# Inspecting trees
[![Open in Colab](https://colab.research.google.com/assets/colab-badge.svg)](https://colab.research.google.com/github/google/yggdrasil-decision-forests/blob/main/documentation/public/docs/tutorial/inspecting_trees.ipynb)


## Setup

In [None]:
pip install ydf -U

In [4]:
import ydf
import numpy as np

## What does it mean to inspect trees?

A decision forest model, such as Random Forest or Gradient Boosted Decision Trees, is a collection of decision trees. A decision tree has "internal nodes" (i.e. nodes with child nodes) and "leaf nodes". Using the `get_tree` and `print_tree` methods, you can inspect the structure of the trees, the conditions and the leaf values.

In this notebook, we train a simple CART model on a synthetic dataset and inspect its tree structure.


## Synthetic dataset

Our dataset is composed of two input features and six examples.

In [5]:
dataset = {
    "x1": np.array([0, 0, 0, 1, 1, 1]),
    "x2": np.array([1, 1, 0, 0, 1, 1]),
    "y": np.array([0, 0, 0, 0, 1, 1]),
}

dataset

{'x1': array([0, 0, 0, 1, 1, 1]),
 'x2': array([1, 1, 0, 0, 1, 1]),
 'y': array([0, 0, 0, 0, 1, 1])}

## Training a model

In [8]:
model = ydf.CartLearner(label="y", min_examples=1, task=ydf.Task.REGRESSION).train(dataset)

model.describe()

Train model on 6 examples
Model trained in 0:00:00.000728


## Plotting the model

The tree of the model is visible in the "structure" tab of `model.describe()`. You can also print trees with the `print_tree` method.

In [9]:
model.print_tree()

'x1' >= 0.5 [score=0.11111 missing=True]
    ├─(pos)─ 'x2' >= 0.5 [score=0.22222 missing=True]
    │        ├─(pos)─ value=1 sd=0
    │        └─(neg)─ value=0 sd=0
    └─(neg)─ value=0 sd=0


## Accessing the tree structure

The `get_tree` and `get_all_trees` methods give access the structure of the trees programmatically.

**Note:** A CART model only has one tree, so the `tree_idx` argument is set to `0`. For models with multiple trees, the number of trees is available with `model.num_trees()`.

In [11]:
tree = model.get_tree(tree_idx=0)

tree

Tree(root=NonLeaf(value=RegressionValue(num_examples=6.0, value=0.3333333432674408, standard_deviation=0.4714045207910317), condition=NumericalHigherThanCondition(missing=True, score=0.1111111119389534, attribute=1, threshold=0.5), pos_child=NonLeaf(value=RegressionValue(num_examples=3.0, value=0.6666666865348816, standard_deviation=0.4714045207910317), condition=NumericalHigherThanCondition(missing=True, score=0.2222222238779068, attribute=2, threshold=0.5), pos_child=Leaf(value=RegressionValue(num_examples=2.0, value=1.0, standard_deviation=0.0)), neg_child=Leaf(value=RegressionValue(num_examples=1.0, value=0.0, standard_deviation=0.0))), neg_child=Leaf(value=RegressionValue(num_examples=3.0, value=0.0, standard_deviation=0.0))))

Do you recognize the structure of the tree printed above?
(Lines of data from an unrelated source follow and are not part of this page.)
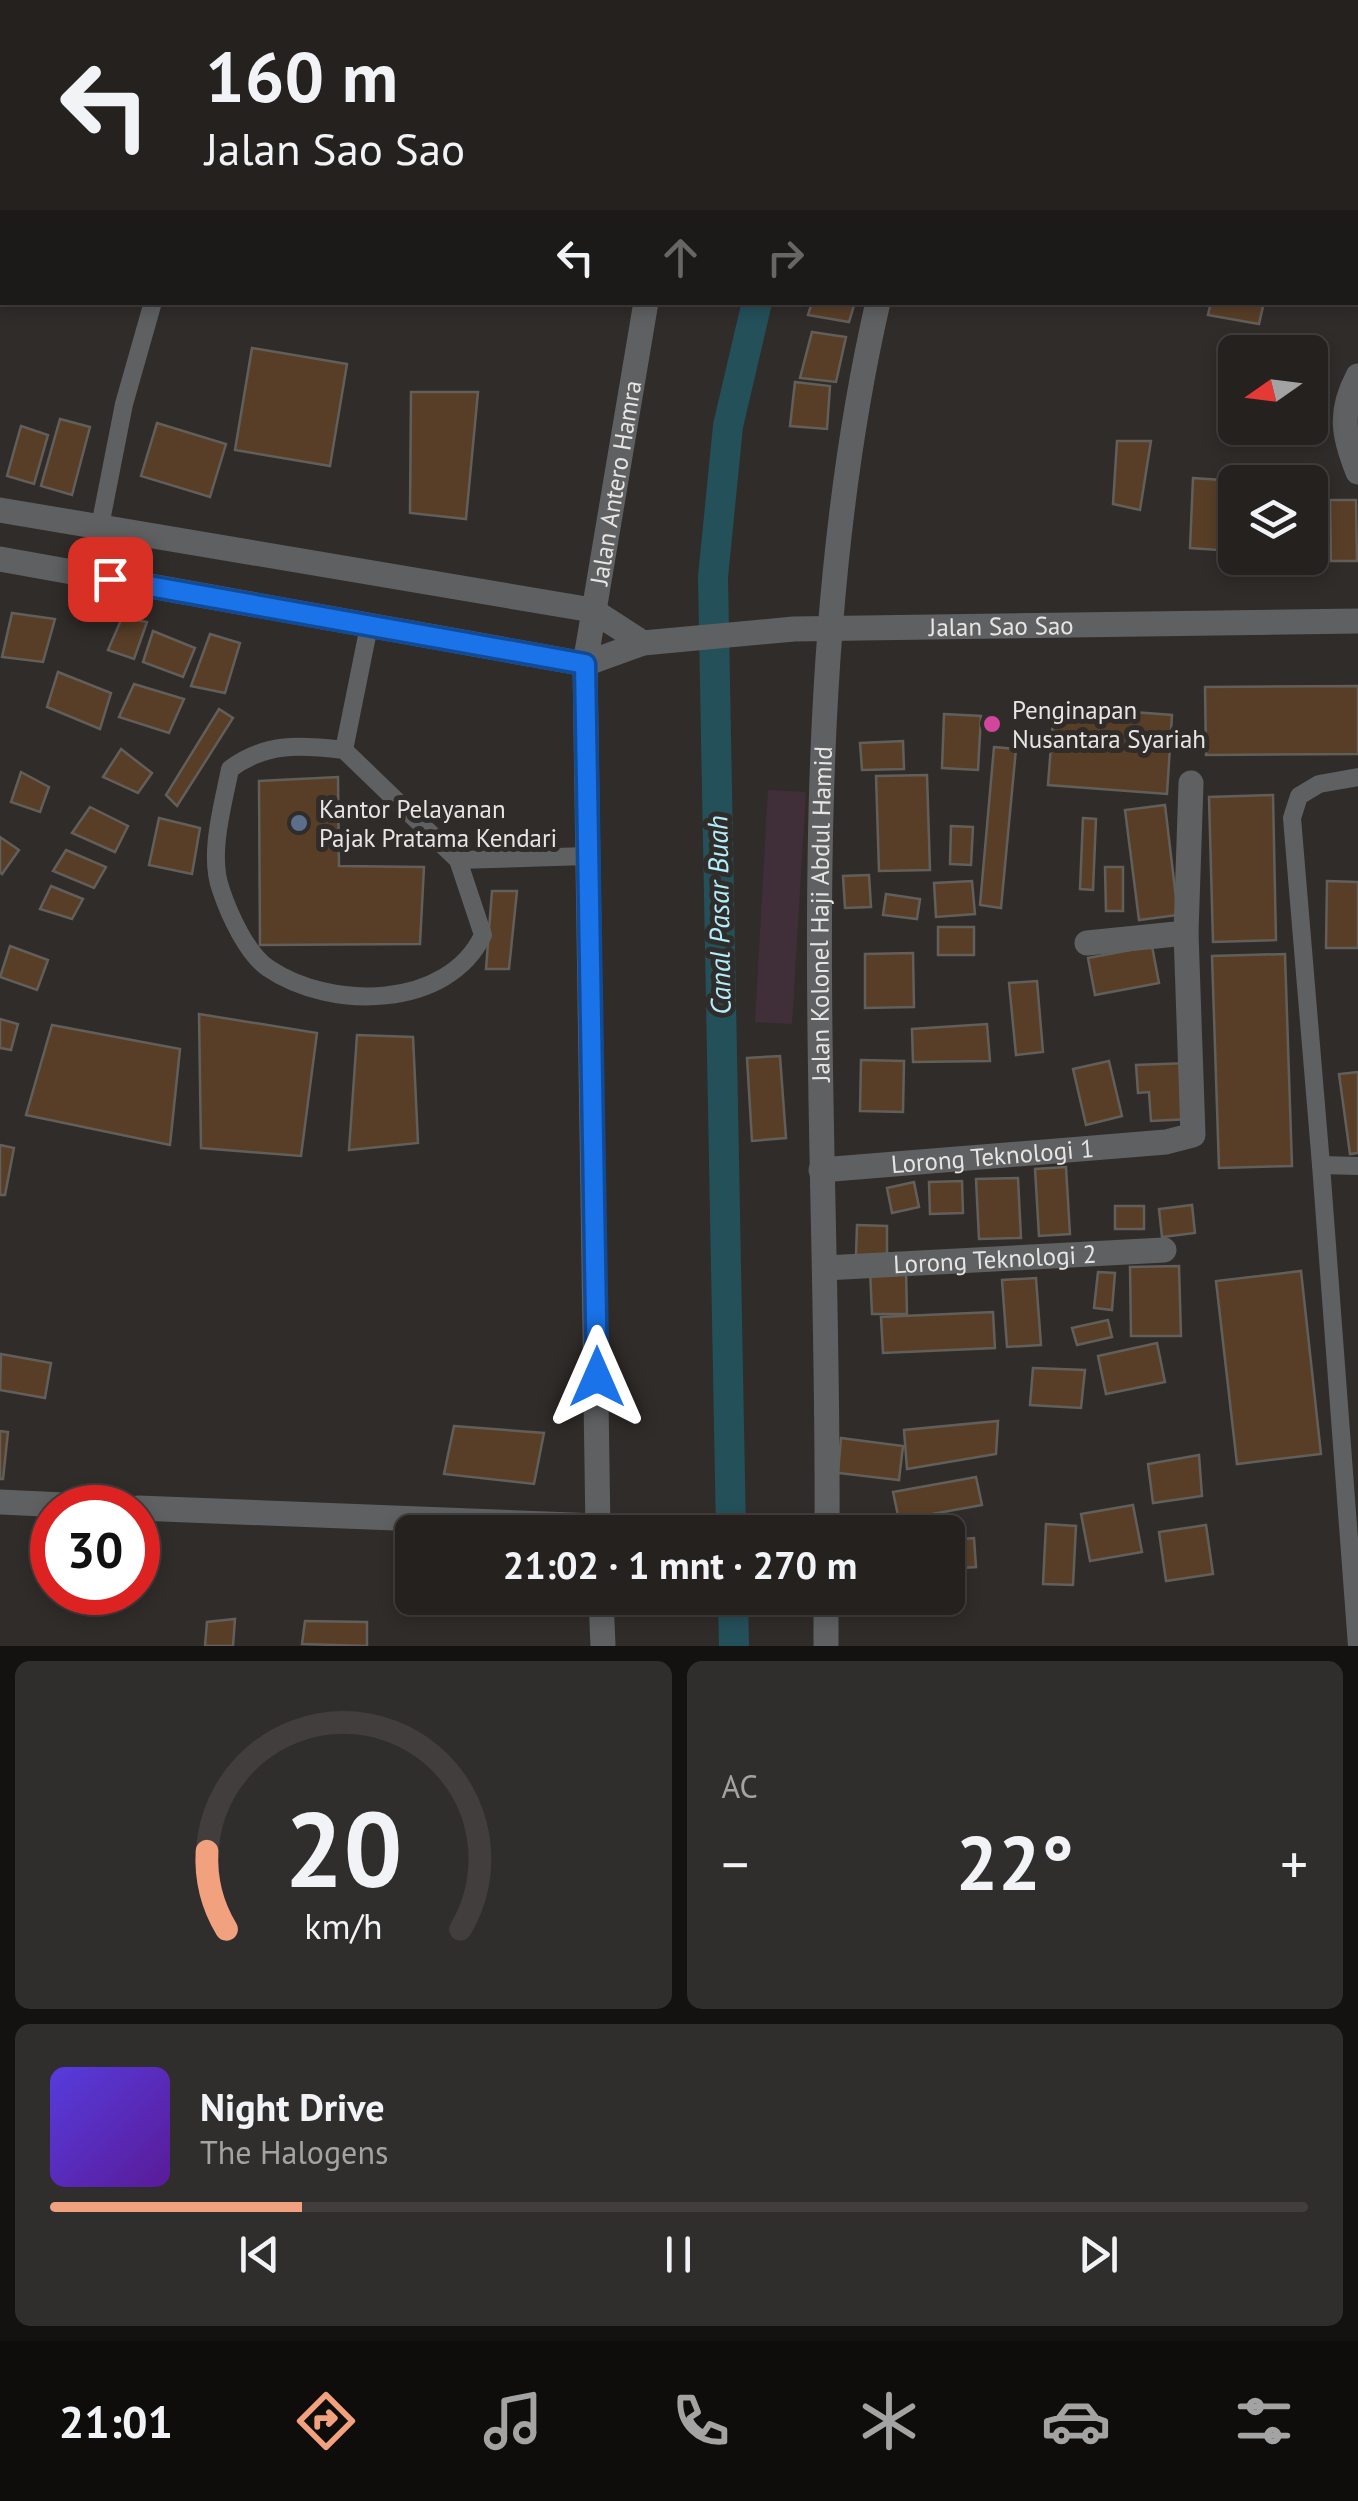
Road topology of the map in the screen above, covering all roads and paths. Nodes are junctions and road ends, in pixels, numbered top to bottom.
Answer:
1 (151, 305) edge
2 (645, 305) edge
3 (877, 305) edge
4 (1358, 376) edge
5 (1358, 472) edge
6 (0, 510) edge
7 (100, 526) junction
8 (0, 559) edge
9 (592, 610) junction
10 (1358, 621) edge
11 (369, 626) junction
12 (832, 630) junction
13 (643, 643) junction
14 (585, 664) junction
15 (344, 750) junction
16 (1358, 777) edge
17 (1191, 783) dead end
18 (587, 856) junction
19 (458, 860) junction
20 (1186, 934) junction
21 (1087, 943) dead end
22 (1321, 1166) junction
23 (1358, 1166) edge
24 (821, 1170) junction
25 (1164, 1250) dead end
26 (826, 1268) junction
27 (0, 1502) edge
28 (30, 1503) edge
29 (160, 1509) edge
30 (598, 1515) edge
31 (827, 1515) edge
32 (395, 1520) edge
33 (602, 1615) edge
34 (826, 1615) edge
35 (603, 1646) edge
36 (826, 1646) edge
37 (1356, 1646) edge

1 - 7 lane
2 - 9 street, Jalan Antero Hamra
3 - 12 street, Jalan Kolonel Haji Abdul Hamid
4 - 5 street
6 - 7 street
7 - 9 street
8 - 11 street, Jalan Sao Sao
9 - 13 street
9 - 14 street, Jalan Antero Hamra
10 - 12 street, Jalan Sao Sao
11 - 14 street, Jalan Sao Sao
11 - 15 lane
12 - 13 street, Jalan Sao Sao
12 - 24 street, Jalan Kolonel Haji Abdul Hamid
13 - 14 street, Jalan Sao Sao
14 - 18 street, Jalan Antero Hamra
15 - 19 lane
15 - 19 lane
16 - 22 lane
17 - 20 street
18 - 19 lane
18 - 30 street, Jalan Antero Hamra
20 - 21 street
20 - 24 street, Lorong Teknologi 1
22 - 23 lane
22 - 37 lane
24 - 26 street, Jalan Kolonel Haji Abdul Hamid
25 - 26 street, Lorong Teknologi 2
26 - 31 street, Jalan Kolonel Haji Abdul Hamid
27 - 28 street
29 - 32 street
33 - 35 street
34 - 36 street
You can access parts of the tree. For example, you can access the condition on `x2`:

In [12]:
tree.root.pos_child.condition

NumericalHigherThanCondition(missing=True, score=0.2222222238779068, attribute=2, threshold=0.5)
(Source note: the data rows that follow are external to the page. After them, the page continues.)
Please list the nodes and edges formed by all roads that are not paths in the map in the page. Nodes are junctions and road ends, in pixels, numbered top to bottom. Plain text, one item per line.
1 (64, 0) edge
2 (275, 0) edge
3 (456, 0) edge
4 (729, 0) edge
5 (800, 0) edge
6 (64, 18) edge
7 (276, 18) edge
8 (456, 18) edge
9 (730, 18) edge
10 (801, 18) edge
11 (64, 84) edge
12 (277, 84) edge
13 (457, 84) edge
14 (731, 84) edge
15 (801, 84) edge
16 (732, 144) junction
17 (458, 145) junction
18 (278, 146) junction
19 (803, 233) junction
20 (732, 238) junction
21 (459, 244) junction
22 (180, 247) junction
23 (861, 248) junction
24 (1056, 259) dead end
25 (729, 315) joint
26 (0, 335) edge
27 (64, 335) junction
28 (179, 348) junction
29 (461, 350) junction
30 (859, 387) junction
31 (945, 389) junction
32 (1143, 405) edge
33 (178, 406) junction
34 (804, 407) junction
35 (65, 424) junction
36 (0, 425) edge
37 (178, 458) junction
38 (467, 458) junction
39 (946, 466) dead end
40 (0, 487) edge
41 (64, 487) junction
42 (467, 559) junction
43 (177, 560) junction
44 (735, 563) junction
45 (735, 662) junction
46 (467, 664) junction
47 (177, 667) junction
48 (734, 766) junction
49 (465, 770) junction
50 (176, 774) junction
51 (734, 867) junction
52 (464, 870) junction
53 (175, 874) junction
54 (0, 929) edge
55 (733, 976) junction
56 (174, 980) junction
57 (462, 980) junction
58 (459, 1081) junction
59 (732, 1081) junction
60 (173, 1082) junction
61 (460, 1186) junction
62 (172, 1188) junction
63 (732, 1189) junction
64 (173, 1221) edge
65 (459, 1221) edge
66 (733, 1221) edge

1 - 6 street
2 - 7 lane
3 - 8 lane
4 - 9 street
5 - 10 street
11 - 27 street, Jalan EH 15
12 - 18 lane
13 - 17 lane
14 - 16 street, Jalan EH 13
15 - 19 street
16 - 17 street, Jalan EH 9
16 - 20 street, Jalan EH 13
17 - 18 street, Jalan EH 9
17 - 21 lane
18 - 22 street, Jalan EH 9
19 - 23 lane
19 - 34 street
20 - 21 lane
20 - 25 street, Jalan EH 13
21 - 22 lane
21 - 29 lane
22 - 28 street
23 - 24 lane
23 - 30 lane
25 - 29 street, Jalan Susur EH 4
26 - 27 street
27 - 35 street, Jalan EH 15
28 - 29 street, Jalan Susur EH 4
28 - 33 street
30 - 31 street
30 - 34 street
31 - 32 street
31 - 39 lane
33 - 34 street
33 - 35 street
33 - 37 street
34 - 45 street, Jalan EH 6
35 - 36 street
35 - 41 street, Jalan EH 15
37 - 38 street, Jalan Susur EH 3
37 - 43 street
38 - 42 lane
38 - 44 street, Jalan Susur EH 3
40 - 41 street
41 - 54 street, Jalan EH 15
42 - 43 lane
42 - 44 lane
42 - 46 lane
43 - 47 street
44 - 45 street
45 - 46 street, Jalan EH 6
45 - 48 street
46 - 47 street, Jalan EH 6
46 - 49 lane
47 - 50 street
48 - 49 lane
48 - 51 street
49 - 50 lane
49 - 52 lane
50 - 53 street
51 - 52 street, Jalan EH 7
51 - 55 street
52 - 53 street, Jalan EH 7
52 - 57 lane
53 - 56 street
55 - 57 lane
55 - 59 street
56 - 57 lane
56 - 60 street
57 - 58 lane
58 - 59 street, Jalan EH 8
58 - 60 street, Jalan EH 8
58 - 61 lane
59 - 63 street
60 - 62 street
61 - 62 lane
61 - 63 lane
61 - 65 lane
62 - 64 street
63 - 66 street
To show the tree in a more readable form, you can use  the `pretty` function.

In [14]:
print(tree.pretty(model.data_spec()))

'x1' >= 0.5 [score=0.11111 missing=True]
    ├─(pos)─ 'x2' >= 0.5 [score=0.22222 missing=True]
    │        ├─(pos)─ value=1 sd=0
    │        └─(neg)─ value=0 sd=0
    └─(neg)─ value=0 sd=0